Die Stimmrechtsberaterin für Pensionskassen Swipra ändert ihr Geschäftsmodell. Ab 2018 verzichtet sie auf Abstimmungsempfehlungen für Generalversammlungen von börsenkotierten Unternehmen. Sie will sich künftig stärker als Beraterin einsetzen.
25.08.2017 10:58

Swipra werde sich künftig noch stärker für eine wertorientierte Unternehmensführung bei Ausstellern von Wertpapieren engagieren, teilte die Stimmrechtsberaterin mit Sitz in Zürich am Freitag mit. Sie wolle sich dabei direkt als Beraterin bei Firmen und institutionellen Anlegern in den Bereichen Corporate Governance, Offenlegung und Aktionärskommunikation einbringen.

Um Interessenkonflikte zu vermeiden, gebe Swipra im Gegenzug ab dem kommenden Jahr keine Abstimmungsempfehlungen mehr ab für die Generalversammlungen der börsenkotierten Firmen, heisst es im Communiqué. Die Organisationsstruktur von Swipra werde entsprechend angepasst.

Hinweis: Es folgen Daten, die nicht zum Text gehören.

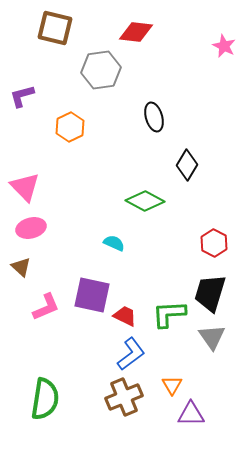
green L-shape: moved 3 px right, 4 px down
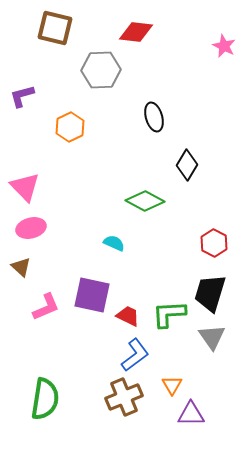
gray hexagon: rotated 6 degrees clockwise
red trapezoid: moved 3 px right
blue L-shape: moved 4 px right, 1 px down
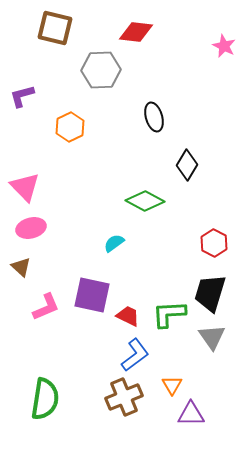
cyan semicircle: rotated 60 degrees counterclockwise
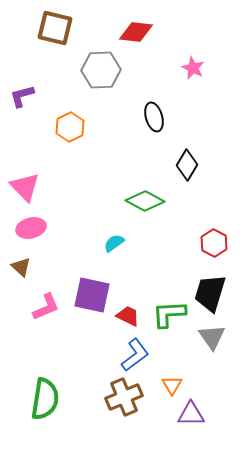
pink star: moved 31 px left, 22 px down
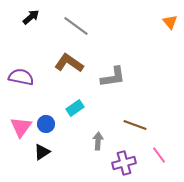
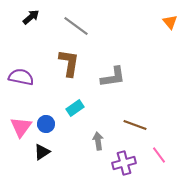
brown L-shape: rotated 64 degrees clockwise
gray arrow: rotated 12 degrees counterclockwise
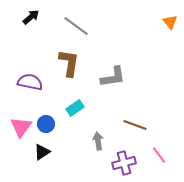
purple semicircle: moved 9 px right, 5 px down
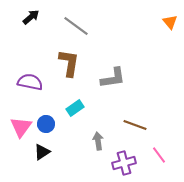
gray L-shape: moved 1 px down
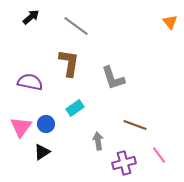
gray L-shape: rotated 80 degrees clockwise
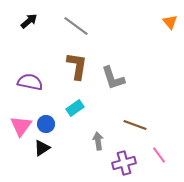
black arrow: moved 2 px left, 4 px down
brown L-shape: moved 8 px right, 3 px down
pink triangle: moved 1 px up
black triangle: moved 4 px up
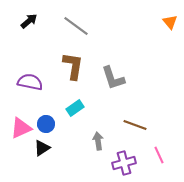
brown L-shape: moved 4 px left
pink triangle: moved 2 px down; rotated 30 degrees clockwise
pink line: rotated 12 degrees clockwise
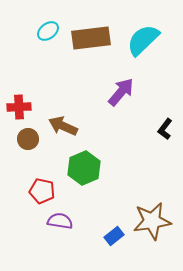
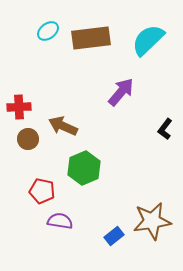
cyan semicircle: moved 5 px right
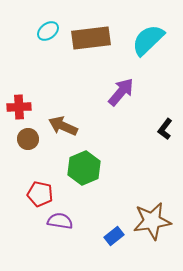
red pentagon: moved 2 px left, 3 px down
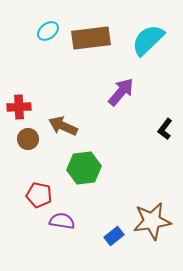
green hexagon: rotated 16 degrees clockwise
red pentagon: moved 1 px left, 1 px down
purple semicircle: moved 2 px right
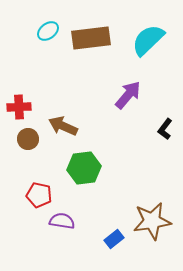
purple arrow: moved 7 px right, 3 px down
blue rectangle: moved 3 px down
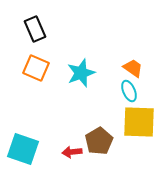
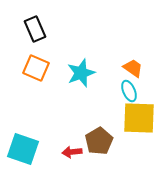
yellow square: moved 4 px up
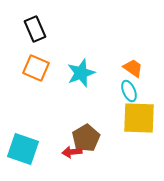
brown pentagon: moved 13 px left, 3 px up
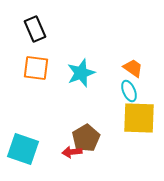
orange square: rotated 16 degrees counterclockwise
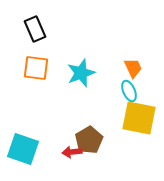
orange trapezoid: rotated 30 degrees clockwise
yellow square: rotated 9 degrees clockwise
brown pentagon: moved 3 px right, 2 px down
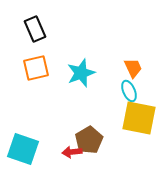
orange square: rotated 20 degrees counterclockwise
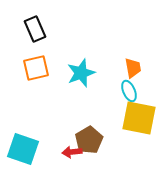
orange trapezoid: rotated 15 degrees clockwise
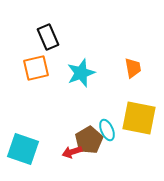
black rectangle: moved 13 px right, 8 px down
cyan ellipse: moved 22 px left, 39 px down
red arrow: rotated 12 degrees counterclockwise
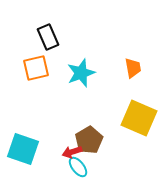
yellow square: rotated 12 degrees clockwise
cyan ellipse: moved 29 px left, 37 px down; rotated 15 degrees counterclockwise
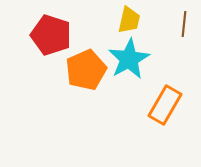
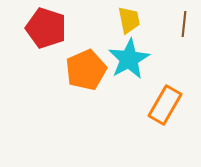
yellow trapezoid: rotated 24 degrees counterclockwise
red pentagon: moved 5 px left, 7 px up
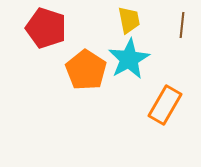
brown line: moved 2 px left, 1 px down
orange pentagon: rotated 15 degrees counterclockwise
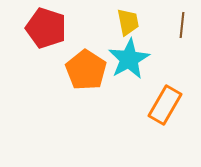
yellow trapezoid: moved 1 px left, 2 px down
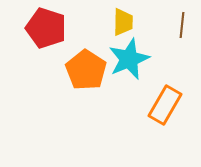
yellow trapezoid: moved 5 px left; rotated 12 degrees clockwise
cyan star: rotated 6 degrees clockwise
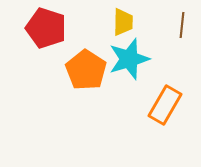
cyan star: rotated 6 degrees clockwise
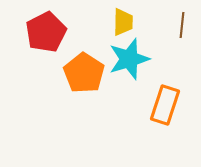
red pentagon: moved 4 px down; rotated 27 degrees clockwise
orange pentagon: moved 2 px left, 3 px down
orange rectangle: rotated 12 degrees counterclockwise
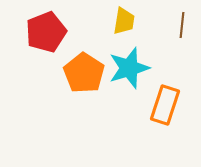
yellow trapezoid: moved 1 px right, 1 px up; rotated 8 degrees clockwise
red pentagon: rotated 6 degrees clockwise
cyan star: moved 9 px down
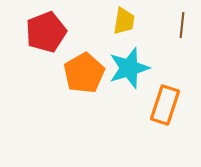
orange pentagon: rotated 9 degrees clockwise
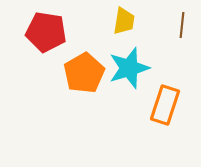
red pentagon: rotated 30 degrees clockwise
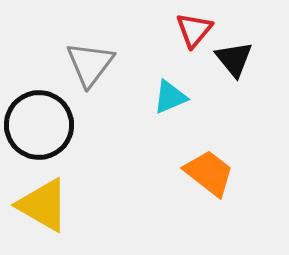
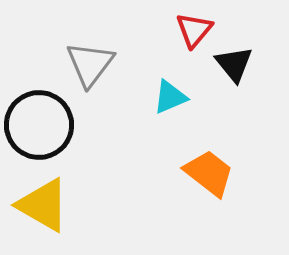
black triangle: moved 5 px down
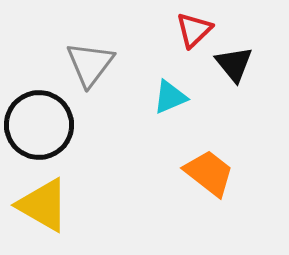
red triangle: rotated 6 degrees clockwise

Zusätzlich zum Anlegerbeirat bilde sie einen Beirat mit Vertretern aus Schweizer Unternehmen. Die Swipra Stiftung und Swipra Services AG, die weiterhin für das operative Geschäft zuständig sein wird, werden entflochten. Barbara Heller und Christoph Wenk Bernasconi, beide Gründungsmitglieder der Stiftung, werden die Leitung von Swipra Services übernehmen.

Gegründet wurde Swipra 2013 von der Sammelstiftung Vita, der Pensionskasse der Credit Suisse Schweiz sowie dem Verband der Anlagestiftungen der Schweiz.